A decisão, embora relevante do ponto de vista jurídico, escancara distorções profundas na política de gestão de pessoas da empresa e fragilidades no campo da negociação coletiva.

O que decidiu a Justiça

Na decisão, o juiz determinou que os Correios passem a analisar e conceder os pedidos de redução de jornada, aplicando por analogia o artigo 98, §§ 2º e 3º, da Lei 8.112/90, que já garante esse direito aos servidores públicos federais.

Segundo o despacho:

  • a redução pode chegar a até 50% da jornada, conforme laudo médico
  • não pode haver redução salarial
  • não há exigência de compensação de horário
  • a necessidade deve ser comprovada por junta médica oficial ou credenciada

A empresa tem 15 dias para cumprir a decisão, sob pena de multa diária de R$ 1.000, limitada a R$ 50 mil.

Um direito reconhecido… mas não para todos

Aqui está o primeiro ponto crítico.

A ação foi movida por uma associação, não por um sindicato.
Na prática, isso significa que o direito:

  • não se estende automaticamente a toda a categoria
  • fica restrito aos associados da ADCAP
  • depende de iniciativa individual de requerimento administrativo

O resultado é a criação de trabalhadores com direitos distintos dentro da mesma empresa, o que fere o princípio da isonomia e enfraquece a luta coletiva.

Em vez de uma conquista universal, o direito vira benefício condicionado à filiação associativa.
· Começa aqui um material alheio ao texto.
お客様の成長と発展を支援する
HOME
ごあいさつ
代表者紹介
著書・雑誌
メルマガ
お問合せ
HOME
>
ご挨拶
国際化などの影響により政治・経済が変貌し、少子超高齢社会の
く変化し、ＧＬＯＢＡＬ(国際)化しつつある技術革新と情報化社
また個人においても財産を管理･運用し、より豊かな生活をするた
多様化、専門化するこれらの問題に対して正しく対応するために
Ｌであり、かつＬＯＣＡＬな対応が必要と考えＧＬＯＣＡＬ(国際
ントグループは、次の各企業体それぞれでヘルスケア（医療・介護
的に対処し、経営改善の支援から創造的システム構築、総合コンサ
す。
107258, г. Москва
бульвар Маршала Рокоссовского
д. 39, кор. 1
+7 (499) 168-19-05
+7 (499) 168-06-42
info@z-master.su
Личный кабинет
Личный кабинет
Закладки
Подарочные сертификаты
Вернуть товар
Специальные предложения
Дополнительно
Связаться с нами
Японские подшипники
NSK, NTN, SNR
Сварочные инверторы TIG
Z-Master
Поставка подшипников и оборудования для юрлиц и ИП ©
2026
Correios só reconhecem direitos quando são obrigados?

Outro aspecto revelador é o fato de a Justiça precisar aplicar, “por analogia”, um direito que já existe no serviço público federal.

Os Correios:

  • são uma empresa pública
  • prestam serviço essencial
  • cumprem função social estratégica

Mesmo assim, insistem em negar internamente um direito que já está consolidado há anos no regime jurídico dos servidores.
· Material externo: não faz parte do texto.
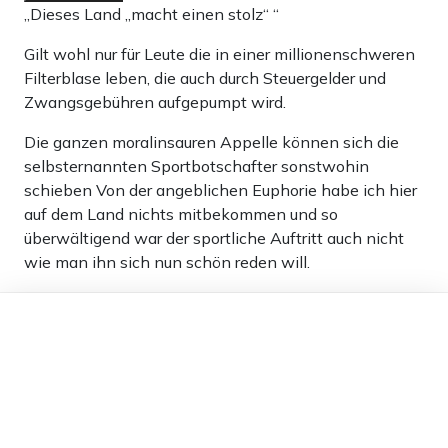
„Dieses Land „macht einen stolz“ “
Gilt wohl nur für Leute die in einer millionenschweren
Filterblase leben, die auch durch Steuergelder und
Zwangsgebühren aufgepumpt wird.
Die ganzen moralinsauren Appelle können sich die
selbsternannten Sportbotschafter sonstwohin
schieben Von der angeblichen Euphorie habe ich hier
auf dem Land nichts mitbekommen und so
überwältigend war der sportliche Auftritt auch nicht
wie man ihn sich nun schön reden will.
Ich erlebe hier im Ort, das deutsche Menschen keine
Dieser Artikel ist kostenlos für alle –
Chance auf neugebauten Wohnraum haben, einfach
dank
Freunden von Apollo News »
nur weil sie Deutsche sind.
Der Zustand dieses Landes ist zutiefst beschämend,
die Ignoranz und Identitätslosigkeit eines Großteils der
Bevölkerung ebenfalls. Deutschland ist keine Nation,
Isso revela uma postura recorrente da empresa:
direitos só são reconhecidos quando há pressão judicial.

A concessão de tutela de urgência, com multa, mostra que o Judiciário já presume resistência da ECT ao cumprimento espontâneo da norma.
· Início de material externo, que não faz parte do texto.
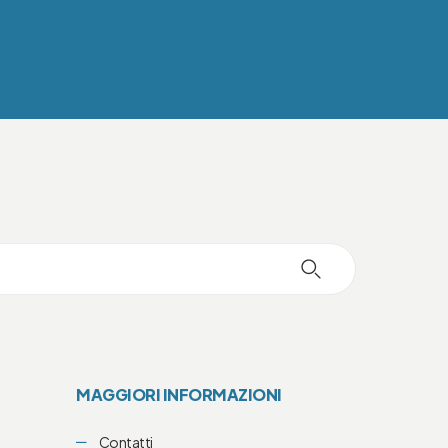
MAGGIORI INFORMAZIONI
Contatti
Judicialização não substitui negociação coletiva

A decisão cria, sim, um precedente jurídico importante.
Mas politicamente, ela é limitada.

Quando conquistas passam a depender:

  • de ações judiciais
  • de associações específicas
  • de iniciativas individuais

O que se enfraquece é o Acordo Coletivo de Trabalho e o papel do sindicato como instrumento de luta coletiva.

O risco é naturalizar a lógica do:

“quem pode, judicializa; quem não pode, fica sem direito”.

Esse modelo fragmenta a categoria e transfere o conflito do campo político e sindical para o campo jurídico, onde os trabalhadores têm menos controle sobre o processo.

Um direito humano, não um privilégio

A redução de jornada para trabalhadores com deficiência ou com dependentes que exigem cuidados especiais não é privilégio.
É uma medida de dignidade, inclusão e justiça social.

O fato de esse direito precisar ser arrancado na Justiça — e ainda de forma restrita — expõe:

  • a omissão da empresa
  • a fragilidade das políticas internas de inclusão
  • a urgência de transformar esse entendimento em cláusula geral no ACT

O que essa decisão deveria provocar

Mais do que comemoração isolada, a decisão deveria servir como:

  • instrumento de pressão sindical
  • base para exigir regulamentação interna ampla
  • argumento político para incluir o direito no Acordo Coletivo
  • denúncia pública da postura excludente da gestão dos Correios

Enquanto direitos dependerem de associação ou ação judicial, não são direitos plenos — são concessões limitadas.

Orientação prática (e alerta)

A ADCAP orienta que seus associados que se enquadrem nas condições apresentem pedidos administrativos, acompanhados de laudos médicos. Em caso de negativa definitiva por parte dos Correios, a associação solicita o envio da resposta da empresa para seu setor jurídico.

Mas o alerta permanece para toda a categoria:
direitos não podem ser tratados como favores, nem segmentados por filiação.

Direito não é privilégio: o desafio de transformar decisão em conquista coletiva

A decisão da Justiça reconhece um direito justo.
Mas também revela um problema maior: nos Correios, o direito só avança quando vira disputa judicial — e mesmo assim, não chega a todos.

Transformar essa vitória jurídica em conquista coletiva é o verdadeiro desafio que está colocado.